====== Page excerpt ======

Solana has historically seen its largest price declines on Thursdays, and today is no exemption as the crypto industry reels from the over $270 million exploit that occurred yesterday on Drift, a trading venue native to the solana blockchain.

The price of solana has decreased 5.5% to around $78, a level not seen since February, data from CoinGecko shows.

Drift was one of the largest protocols on the solana network by total value locked, which now sits at nearly $245 million. The total value locked on solana has shrunk by nearly $1 billion since the incident, per DefiLlama.

Exploit likely involved from social engineering

The attack, which has turned into a wider contagion event, is unsettling for those in the industry. It did not come from a bug in the protocol’s smart contracts or programs. Humans remain the bottleneck, Mert Mumtaz, cofounder and CEO of solana development firm Helius, said in response to the incident.

The exploit involved unauthorized transaction approvals likely facilitated through social engineering. The sophisticated operation “appears to have involved multi-week preparation and staged execution,” the team said on Thursday. 

Omer Goldberg, founder of risk management firm Chaos Labs, added, The DeFi [decentralized finance] ecosystem continues to grow in scale, but not in operational security.

“Protocols now have custody of hundreds of millions in user funds while depending on admin key setups that would be considered unacceptable in TradFi for a fraction of that AUM [assets under management],” Goldberg wrote on X. 

“Most hacks come down to the simple act of one clicking a link they shouldn’t have clicked. These are picking up in pace, be extra cautious clicking any link or file,” continued Helius Mumtaz.

$270M

April 1 is known as a day for funny pranks. However, a popular trading venue on the solana blockchain, Drift, is suffering from an ongoing exploit today, on-chain data shows.

====== Records shown ======

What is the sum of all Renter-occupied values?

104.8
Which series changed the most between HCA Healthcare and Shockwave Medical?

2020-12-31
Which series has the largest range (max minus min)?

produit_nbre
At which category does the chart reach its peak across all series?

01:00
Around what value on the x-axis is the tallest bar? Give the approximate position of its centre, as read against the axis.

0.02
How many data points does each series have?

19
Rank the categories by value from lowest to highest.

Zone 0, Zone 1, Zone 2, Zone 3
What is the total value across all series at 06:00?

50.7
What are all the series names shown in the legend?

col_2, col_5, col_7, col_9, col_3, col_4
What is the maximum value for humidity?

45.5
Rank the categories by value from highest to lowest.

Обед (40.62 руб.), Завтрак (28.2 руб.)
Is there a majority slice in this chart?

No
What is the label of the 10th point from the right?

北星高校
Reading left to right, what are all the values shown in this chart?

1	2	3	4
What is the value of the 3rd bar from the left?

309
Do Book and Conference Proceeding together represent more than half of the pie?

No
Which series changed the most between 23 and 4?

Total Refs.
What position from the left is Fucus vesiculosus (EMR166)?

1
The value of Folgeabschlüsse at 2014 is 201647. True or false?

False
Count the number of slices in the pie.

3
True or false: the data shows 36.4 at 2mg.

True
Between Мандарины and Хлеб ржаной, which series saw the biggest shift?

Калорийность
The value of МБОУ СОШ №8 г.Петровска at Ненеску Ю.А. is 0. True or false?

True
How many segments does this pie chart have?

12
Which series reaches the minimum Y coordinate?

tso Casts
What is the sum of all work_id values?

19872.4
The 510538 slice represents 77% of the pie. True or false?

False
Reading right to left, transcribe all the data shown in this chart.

======

*Task item:*
According to the article about the Drift exploit, what price has solana dropped to?

*Written solution:*
Around $78, after a 5.5% decline.